SUPPLIED PASSAGE –
--

On the day that I visited the tasting room, the Code 3 crew brewed seven of the 10 beers on the menu. The other three were brewed by another childhood friend of the Damm family, Jared Gill, a passionate home brewer who was responsible for the first Swank Farm Beers released in 2021.
“The Damms were looking for someone to help,” Gill said. “Ralph can’t brew all the time, and they needed someone to split up the duties and keep the taps full. So they reached out to me, and I told them I could help a couple of times a month.”
The first beer he brewed for the Damms was a plum cream ale made with fresh plums from his yard. “I had some in my freezer,” he said, “so I thought I might as well use them. It is an easy recipe because I wanted to be sure it was something I could not screw up.”
The day I tasted at the winery, all three of the beers that Gill brewed, the plum cream ale as well as a mango cream ale and a German lager, were sold out. I did, however, try four of Chavez’s seven beers which have mostly names that are reflective of law enforcement.
The beers of Pinnacles Brewing Company
Ride Along Golden Ale (5.7%) – “It’s made to be refreshing and easy drinking,” Chavez said. “It is a step above a blonde ale, and it will have a little more flavor than a blonde ale.” Made with Cascade and Amarillo hops, it has a light aroma of jasmine, a nice fruitiness, a clean taste of grain and a slightly bitter burn at the end that quickly fades away. It is a relaxing beer that freshens and stimulates rather than challenges you.
Smooth Criminal West Coast IPA (6.8%) – “My go-to is a West Coast IPA,” he said. “I do like the rest of these beers, but if I’m gonna have a pint, that’s all I’m gonna have.” The aroma is inviting, and there are notes of lemon peel and pine that are enveloped but not overwhelmed by the bitter tones of the Warrior, Columbus, Citra, Mosaic, and Simcoe hops. It is a nice sipping beer, but for me, it would be splendid with a plate of barbecue or some Mexican food enjoyed outdoors on a quiet evening.

--

SUPPLIED RECORDS –
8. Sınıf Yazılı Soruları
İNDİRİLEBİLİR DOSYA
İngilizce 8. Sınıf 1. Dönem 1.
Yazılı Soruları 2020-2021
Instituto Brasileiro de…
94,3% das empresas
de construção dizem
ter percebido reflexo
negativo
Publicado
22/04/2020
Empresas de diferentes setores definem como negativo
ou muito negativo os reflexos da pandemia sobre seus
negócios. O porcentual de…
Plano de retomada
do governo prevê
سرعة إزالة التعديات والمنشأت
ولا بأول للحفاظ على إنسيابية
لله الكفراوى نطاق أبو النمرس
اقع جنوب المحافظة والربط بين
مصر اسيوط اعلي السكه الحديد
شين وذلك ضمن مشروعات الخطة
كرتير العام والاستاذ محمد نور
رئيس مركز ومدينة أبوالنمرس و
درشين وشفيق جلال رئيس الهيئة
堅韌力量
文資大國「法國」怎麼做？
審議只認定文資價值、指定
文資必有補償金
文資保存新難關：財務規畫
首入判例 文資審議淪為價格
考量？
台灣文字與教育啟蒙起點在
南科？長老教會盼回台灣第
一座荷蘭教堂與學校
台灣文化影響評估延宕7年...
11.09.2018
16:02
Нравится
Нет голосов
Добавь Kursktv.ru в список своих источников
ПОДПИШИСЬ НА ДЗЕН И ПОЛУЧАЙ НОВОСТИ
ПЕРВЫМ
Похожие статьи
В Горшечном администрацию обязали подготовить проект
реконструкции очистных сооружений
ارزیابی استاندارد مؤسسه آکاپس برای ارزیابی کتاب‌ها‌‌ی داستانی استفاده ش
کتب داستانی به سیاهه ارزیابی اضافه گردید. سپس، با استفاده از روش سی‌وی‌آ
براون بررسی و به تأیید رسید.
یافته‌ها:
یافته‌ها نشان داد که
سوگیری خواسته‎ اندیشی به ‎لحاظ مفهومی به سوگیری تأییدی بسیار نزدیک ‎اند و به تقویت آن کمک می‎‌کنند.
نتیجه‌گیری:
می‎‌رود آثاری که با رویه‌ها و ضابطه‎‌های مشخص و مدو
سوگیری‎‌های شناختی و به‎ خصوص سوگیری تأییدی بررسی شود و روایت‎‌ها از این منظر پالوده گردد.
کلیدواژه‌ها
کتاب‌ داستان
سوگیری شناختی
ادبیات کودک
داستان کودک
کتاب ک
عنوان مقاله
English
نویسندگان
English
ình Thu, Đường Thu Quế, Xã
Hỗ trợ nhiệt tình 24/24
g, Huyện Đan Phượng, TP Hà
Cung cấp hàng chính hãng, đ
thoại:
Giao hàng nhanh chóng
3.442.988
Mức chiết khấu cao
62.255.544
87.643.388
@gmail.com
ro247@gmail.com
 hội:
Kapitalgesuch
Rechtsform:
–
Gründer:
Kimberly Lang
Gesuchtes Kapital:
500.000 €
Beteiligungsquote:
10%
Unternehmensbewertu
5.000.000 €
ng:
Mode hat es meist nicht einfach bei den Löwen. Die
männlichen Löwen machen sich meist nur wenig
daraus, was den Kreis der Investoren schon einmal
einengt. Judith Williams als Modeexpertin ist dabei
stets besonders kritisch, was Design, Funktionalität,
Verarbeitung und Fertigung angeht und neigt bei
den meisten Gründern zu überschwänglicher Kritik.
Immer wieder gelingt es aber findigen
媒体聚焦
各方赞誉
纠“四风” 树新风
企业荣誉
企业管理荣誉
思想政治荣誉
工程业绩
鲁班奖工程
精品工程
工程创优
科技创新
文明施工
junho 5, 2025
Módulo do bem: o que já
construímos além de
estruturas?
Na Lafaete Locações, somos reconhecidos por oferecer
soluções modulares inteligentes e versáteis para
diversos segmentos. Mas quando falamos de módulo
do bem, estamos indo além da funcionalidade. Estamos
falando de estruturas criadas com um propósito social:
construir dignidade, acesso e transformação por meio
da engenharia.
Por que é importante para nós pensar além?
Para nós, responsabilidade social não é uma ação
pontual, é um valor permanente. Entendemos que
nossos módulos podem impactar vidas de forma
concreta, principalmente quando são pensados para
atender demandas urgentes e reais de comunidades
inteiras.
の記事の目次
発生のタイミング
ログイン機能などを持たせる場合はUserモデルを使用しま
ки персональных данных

--

EXERCISE TASKS –
• a. According to the brewery passage, which hops are used to make the Ride Along Golden Ale?
• b. Transcribe the portion of the brewery passage starting with "The first beer" and going on through "of law enforcement.".
The records have no connection to the passage on Pinnacles Brewing Company.

YOUR WRITTEN ANSWERS –
• a. Cascade and Amarillo hops.

• b.
The first beer he brewed for the Damms was a plum cream ale made with fresh plums from his yard. “I had some in my freezer,” he said, “so I thought I might as well use them. It is an easy recipe because I wanted to be sure it was something I could not screw up.”
The day I tasted at the winery, all three of the beers that Gill brewed, the plum cream ale as well as a mango cream ale and a German lager, were sold out. I did, however, try four of Chavez’s seven beers which have mostly names that are reflective of law enforcement.